2010 may still be a month away, but the new year has already begun. Yesterday was the first Sunday of Advent–the first season in the church calendar year. Everything has reset, with newness and hope the only items on the agenda.
It was a crazy week and a crazy year for me. So many friends and family have lost their jobs. So many deaths, divorces, other bad things. Stresses keep coming, overwhelming as they always are. Mistakes made, plans foiled, Michael Jackson dead. Old and new friends enrich my life. Old and new struggles carry on.
But God with us. Emmanuel. We have reason to push on in faith.
Advent. It’s about anticipating and reflecting upon the mystery that is the Incarnation: the nearly incomprehensible moment when God entered human history by becoming a baby on earth.

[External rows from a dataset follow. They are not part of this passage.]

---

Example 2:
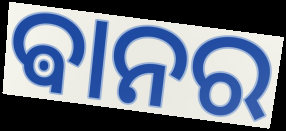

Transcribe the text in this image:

ଵାନର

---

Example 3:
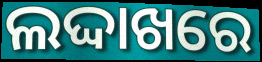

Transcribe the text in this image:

ଲଦ୍ଦାଖରେ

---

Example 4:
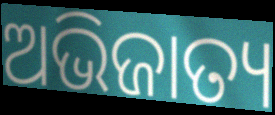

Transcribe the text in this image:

ଅଭିଜାତ୍ୟ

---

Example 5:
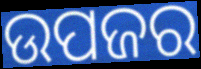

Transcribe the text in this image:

ଉପଜର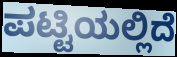
ಪಟ್ಟಿಯಲ್ಲಿದೆ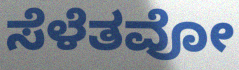
ಸೆಳೆತವೋ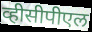
व्हीसीपीएल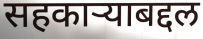
सहकाऱ्याबद्दलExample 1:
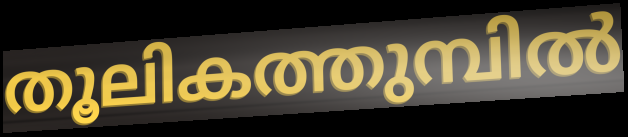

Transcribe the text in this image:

തൂലികത്തുമ്പിൽ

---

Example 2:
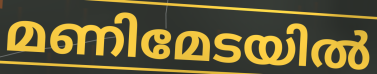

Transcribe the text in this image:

മണിമേടയിൽ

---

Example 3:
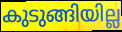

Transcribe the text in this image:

കുടുങ്ങിയില്ല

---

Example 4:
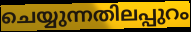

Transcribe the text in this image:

ചെയ്യുന്നതിലപ്പുറം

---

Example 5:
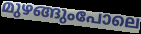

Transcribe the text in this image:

മുഴങ്ങുംപോലെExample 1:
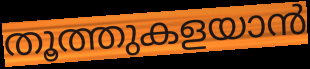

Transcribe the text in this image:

തൂത്തുകളയാൻ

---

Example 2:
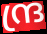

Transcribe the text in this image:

ന്ദ്ര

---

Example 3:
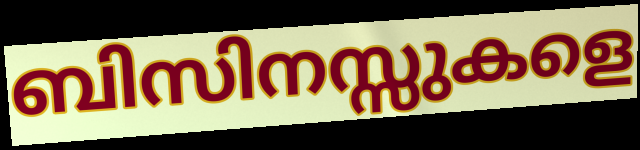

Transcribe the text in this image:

ബിസിനസ്സുകളെ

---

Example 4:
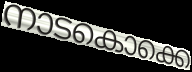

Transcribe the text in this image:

നാടകൊക്കെ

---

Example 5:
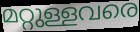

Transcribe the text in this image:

മറ്റുള്ളവരെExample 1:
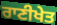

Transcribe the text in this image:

ਰਾਣੀਖੇਤ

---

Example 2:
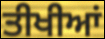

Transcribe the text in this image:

ਤੀਖੀਆਂ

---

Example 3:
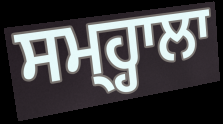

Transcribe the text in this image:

God is with us. He’s not just some far-off abstraction or disembodied clockmaker idea. He became one of us. A human. Callouses, stomachaches, blood. And not only that, but he came as a baby! He could have appeared out of thin air as a 21 year old, or as a 30-year-old prophet ready for some serious ministry. But he chose to start where everyone else starts: in the womb. His incarnation was always about working through—not outside of—creation to reveal himself to us in ways we could understand. And a baby who is born and grows up and dies is something we can understand. It was God coming down to our level to bless our unfortunate little existence by becoming part of it. He came to be with us.
Advent reminds us that, in the midst of everyday struggles, we must affirm the reality of the everyday Incarnation. Jesus lived this life too. He also experienced it on good days and bad. He was rained on too. He probably had migraines occasionally. You better believe he knew suffering.

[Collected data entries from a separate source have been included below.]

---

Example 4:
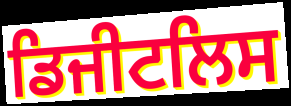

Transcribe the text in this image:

ਡਿਜੀਟਲਿਸ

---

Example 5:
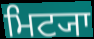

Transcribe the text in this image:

ਮਿਟ੍ਯਾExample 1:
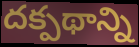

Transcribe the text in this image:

దక్పథాన్ని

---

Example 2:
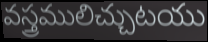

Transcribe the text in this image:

వస్త్రములిచ్చుటయు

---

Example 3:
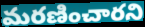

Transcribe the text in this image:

మరణించారని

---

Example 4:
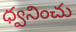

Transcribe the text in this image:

ధ్వనించు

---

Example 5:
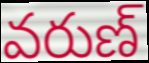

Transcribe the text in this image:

వరుణ్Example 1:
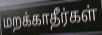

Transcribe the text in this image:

மறக்காதீர்கள்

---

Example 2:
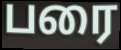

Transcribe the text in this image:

பரை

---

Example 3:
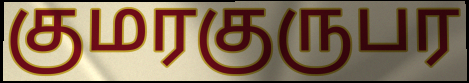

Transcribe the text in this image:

குமரகுருபர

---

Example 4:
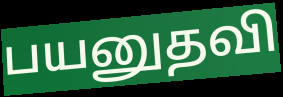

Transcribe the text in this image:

பயனுதவி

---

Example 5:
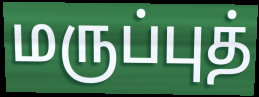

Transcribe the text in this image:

மருப்புத்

I love that Advent simultaneously forces us away from ourselves and our petty problems while also, in a way, affirming them. It’s a season of denying our self and our possibility in the face of the wholly Other that is the mysterious, Incarnate Emmanuel. But it’s also a chance for us to focus, to synthesize our various desires, issues, concerns, and identities into a cohesive oneness with the bewildering fact that we are here, and so is God. He is with us. There’s a reason why we sing “The hopes and fears of all the years are met in Thee tonight.” We share a planet—the dirt, air, water, DNA—with the creator of the universe. This is the most empowering and humbling fact of history, and the weight of it is immense. It is the reason Advent is historically a very solemn season: because the Incarnation cannot be taken lightly.
As I enter into Advent this year, I’m burdened by just as many hopes and fears as the next guy. There is pain and regret in my heart, love and confusion, physical and emotional imperfection, and immense exhaustion. I sometimes just want to drink eggnog or mulled wine and listen to Over the Rhine’s Darkest Night of the Year (for the record, probably the best Christmas album of all time) while languishing in self-pity and world weariness as stocks and bombs carry the torch of history’s tumultuous march.
But Advent accepts all that. It thrives on unsettledness, uncertainty, despair. Which is kind of bleak for a holiday season that is typically thought of as the merriest season of all. Until we recognize that our pain makes Advent all the more meaningful—to look forward, expectantly, longingly, to the moment when all the pieces (of our lives, of history, of heaven and earth) come together in a monstrous cymbal crash that reverberates in every corner and cranny of the concert hall.